The scale of the increase, ranging from 111% to a huge 157%, does not address the deep-rooted inefficiencies in the current system and there is no guarantee the extra money raised will be ringfenced to help improve service levels. The CLA has long called for any increase to the fees to be evidence-led and to be done in lockstep with improvements in these inefficiencies.
By the government’s own impact assessment, these fees will directly hit 46,505 farming businesses across England and Wales as well as 3,500 gamekeepers, not to mention hundreds of foresters, deer stalkers and pest controllers.
The updated fee structure includes:
- Firearms certificate grant: from £88 to £198 (125% increase)
- Firearms certificate renewal: from £62 to £131 (111% increase)
- Shotgun certificate grant: from £79.5 to £194 (144% increase)
- Shotgun certificate renewal: from £49 to £126 (157% increase)
Such a significant increase is being framed as necessary for "full cost recovery". This is unjustifiable due to the inefficiencies in the current licensing process, some regions can take up to two years to process applications. The fees collected do not directly feed back into improving the licensing process since they go into general police budgets. We have seen no assurance that the increase will be ringfenced either to assist understaffed firearms teams or to improve the systems and processes that support them.

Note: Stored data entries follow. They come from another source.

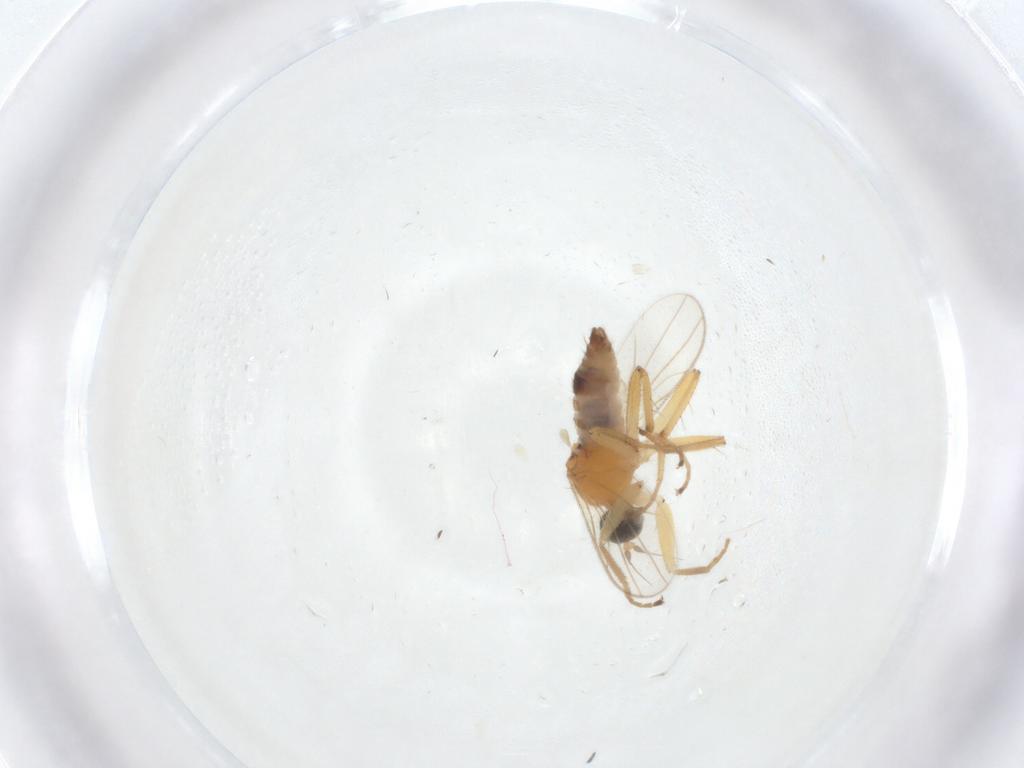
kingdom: Animalia
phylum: Arthropoda
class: Insecta
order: Diptera
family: Hybotidae
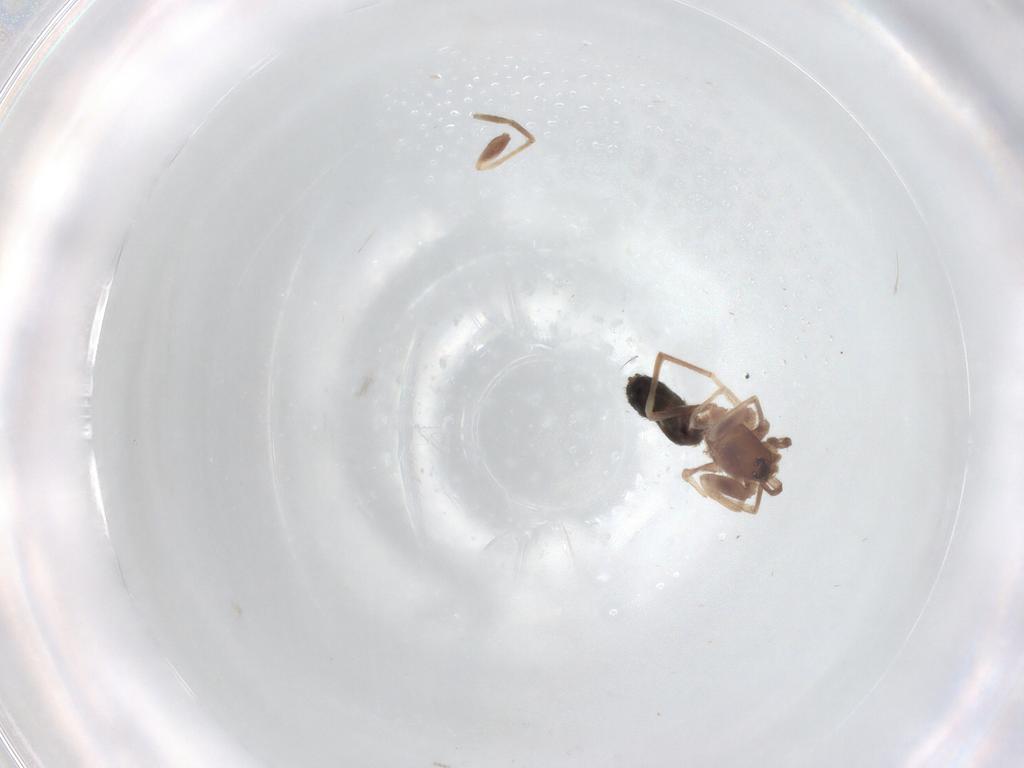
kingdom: Animalia
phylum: Arthropoda
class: Arachnida
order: Araneae
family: Gnaphosidae
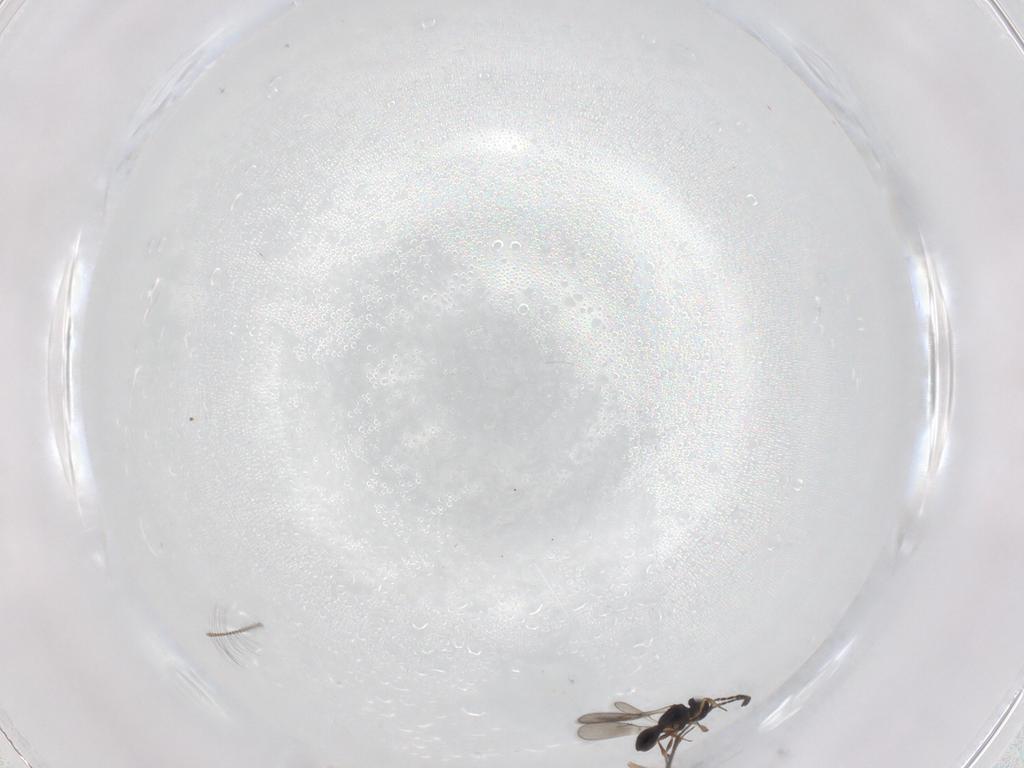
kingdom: Animalia
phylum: Arthropoda
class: Insecta
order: Hymenoptera
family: Scelionidae
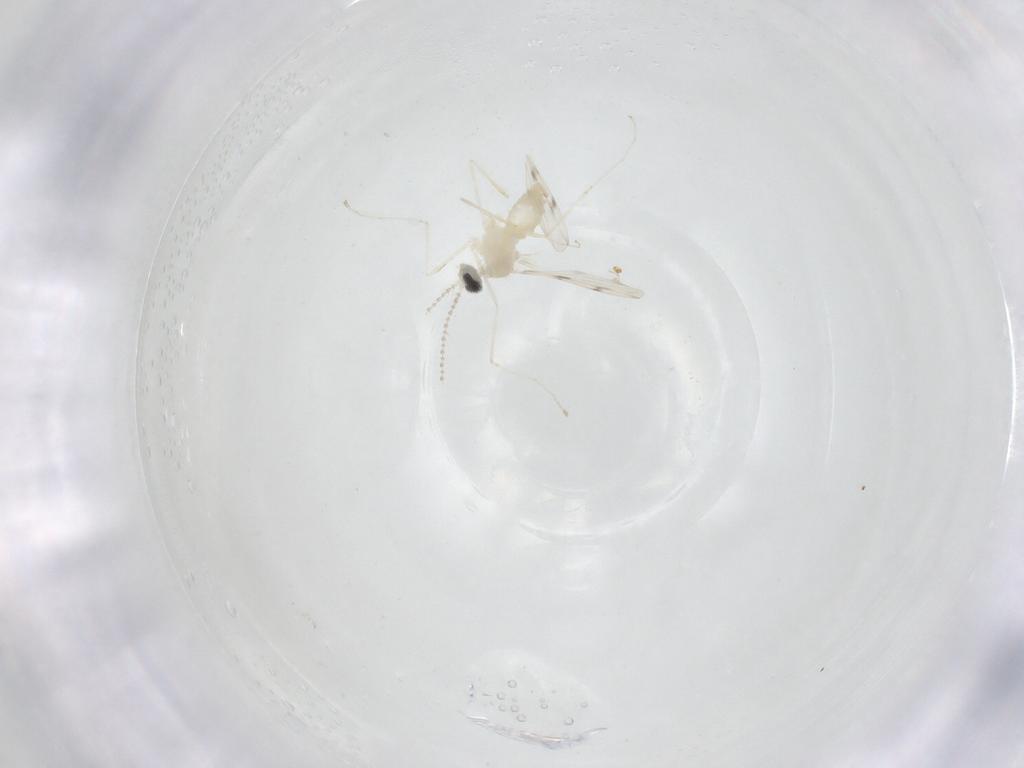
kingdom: Animalia
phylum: Arthropoda
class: Insecta
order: Diptera
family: Cecidomyiidae
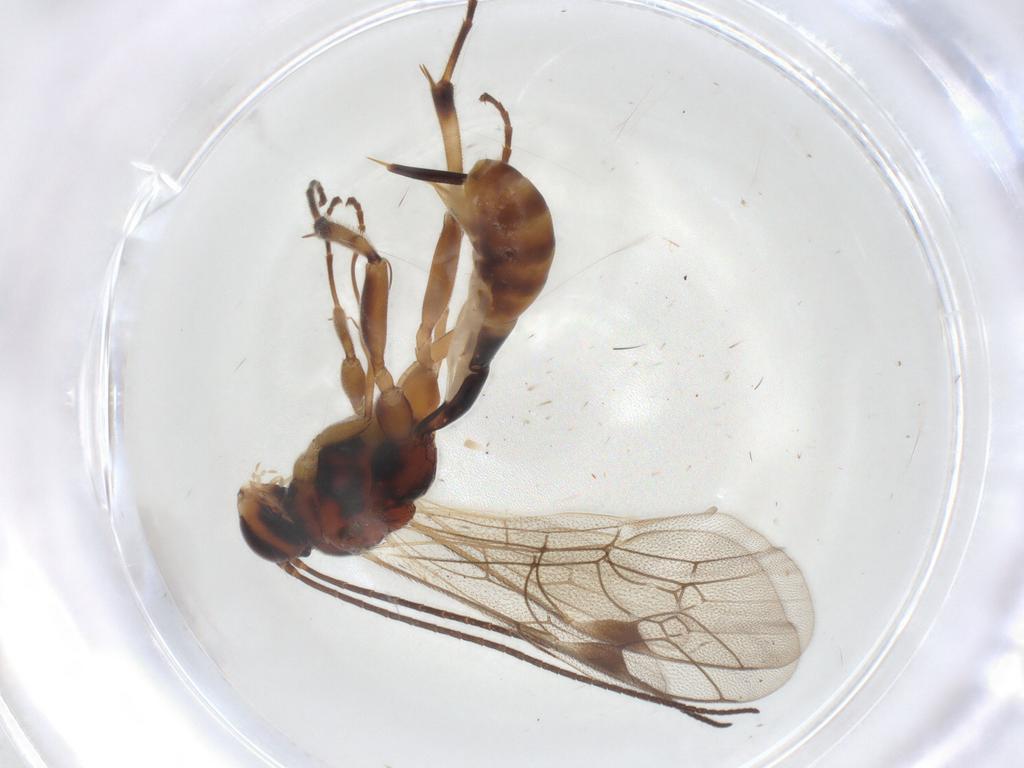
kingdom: Animalia
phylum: Arthropoda
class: Insecta
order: Hymenoptera
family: Ichneumonidae
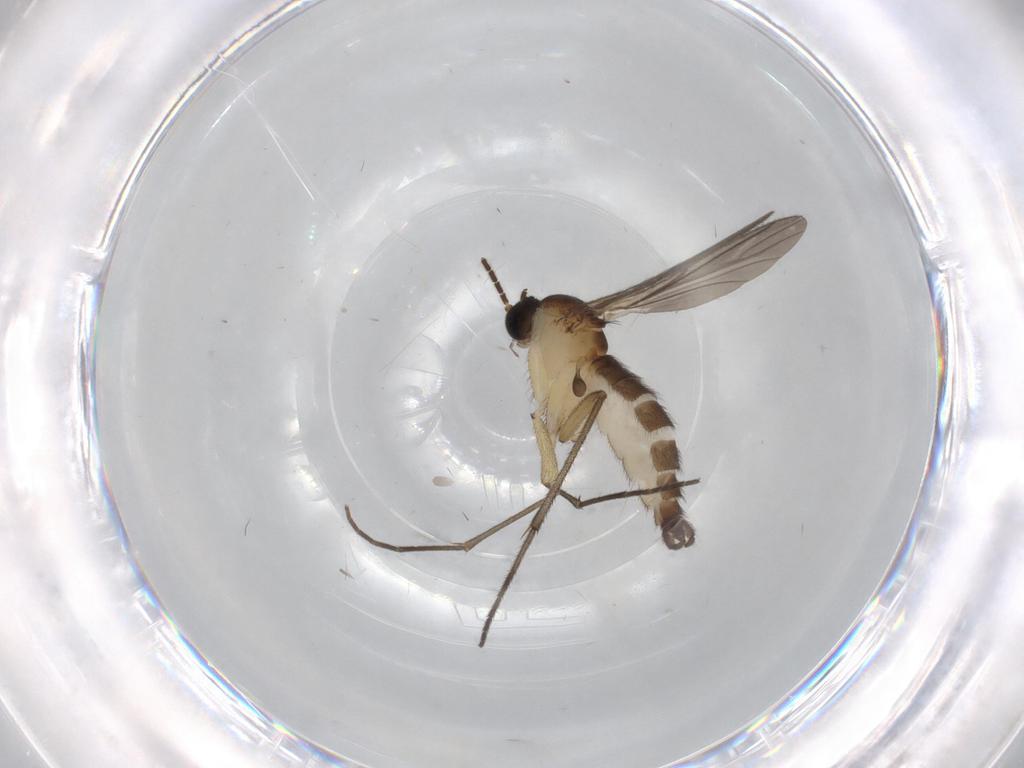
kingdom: Animalia
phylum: Arthropoda
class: Insecta
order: Diptera
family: Sciaridae
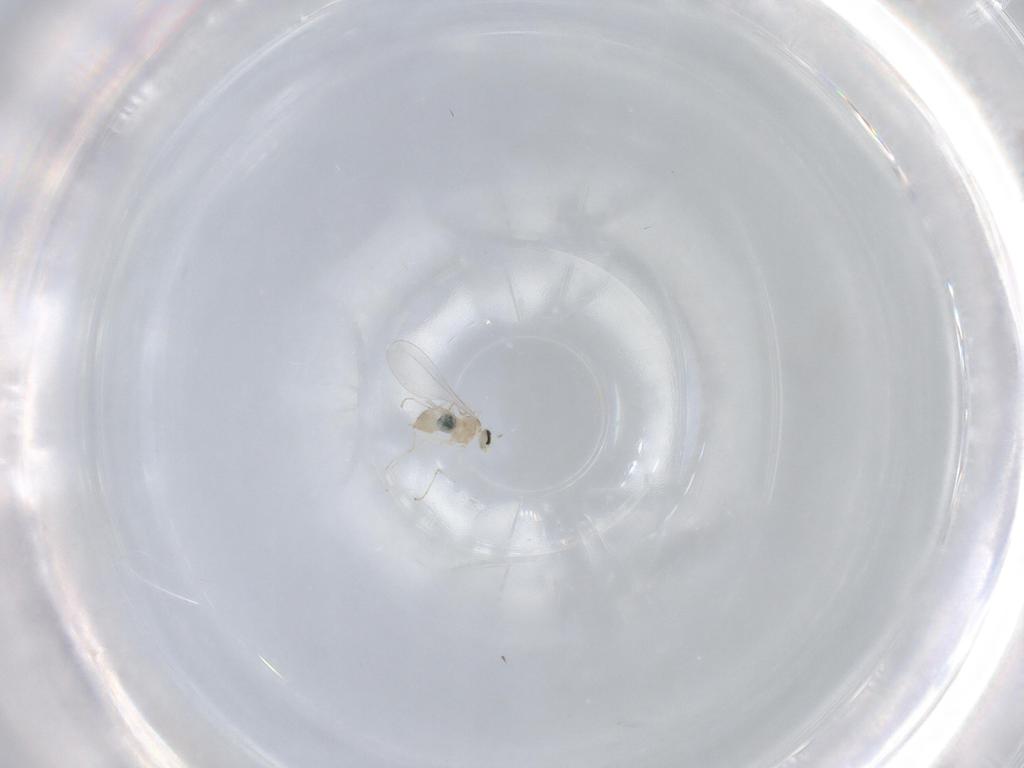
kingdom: Animalia
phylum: Arthropoda
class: Insecta
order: Diptera
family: Cecidomyiidae
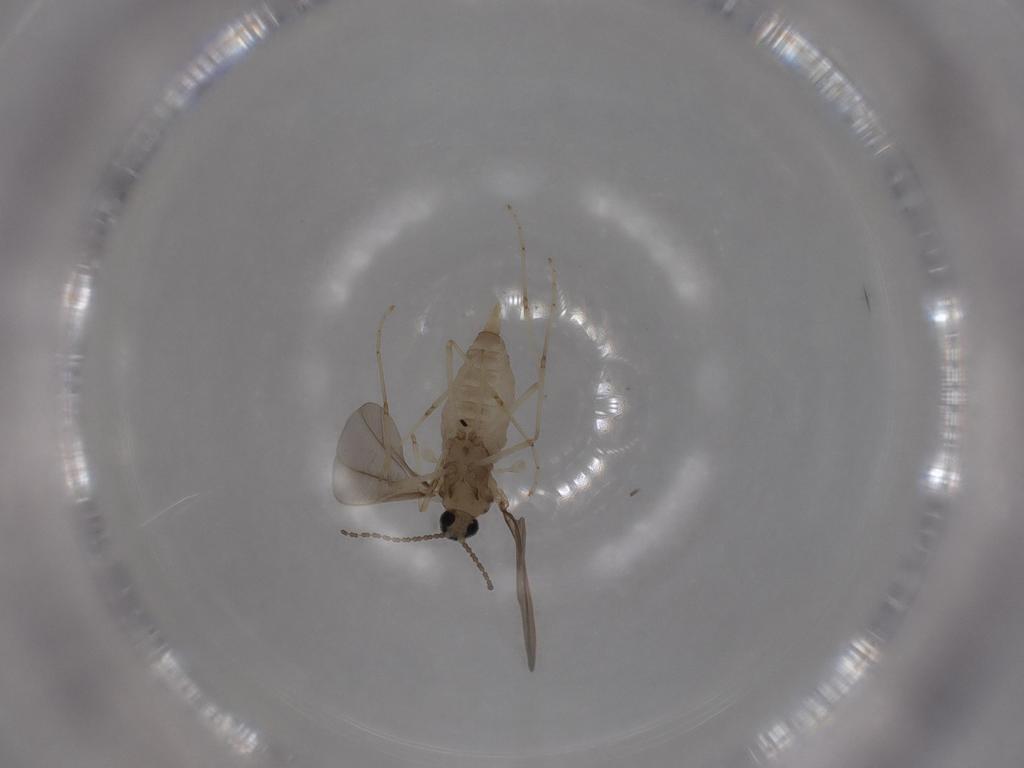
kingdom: Animalia
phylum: Arthropoda
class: Insecta
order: Diptera
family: Cecidomyiidae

The government’s impact assessment sets out that full cost recovery should be the norm and references HM Treasury’s ‘Managing Public Money’ to justify this. While this is correct, it fails to reference that just after the document first mentions “full cost recovery” in the text it goes on to state: “as elsewhere, organisations supplying public services should always seek to control their costs so that public money is used efficiently and effectively.”
This announcement has also come with little or no consultation with stakeholders or the public – not to be expected for such changes.
The CLA would like to see any fee increase being evidence led, following meaningful consultation and with genuine improvements in service delivery and transparency baked into the proposals.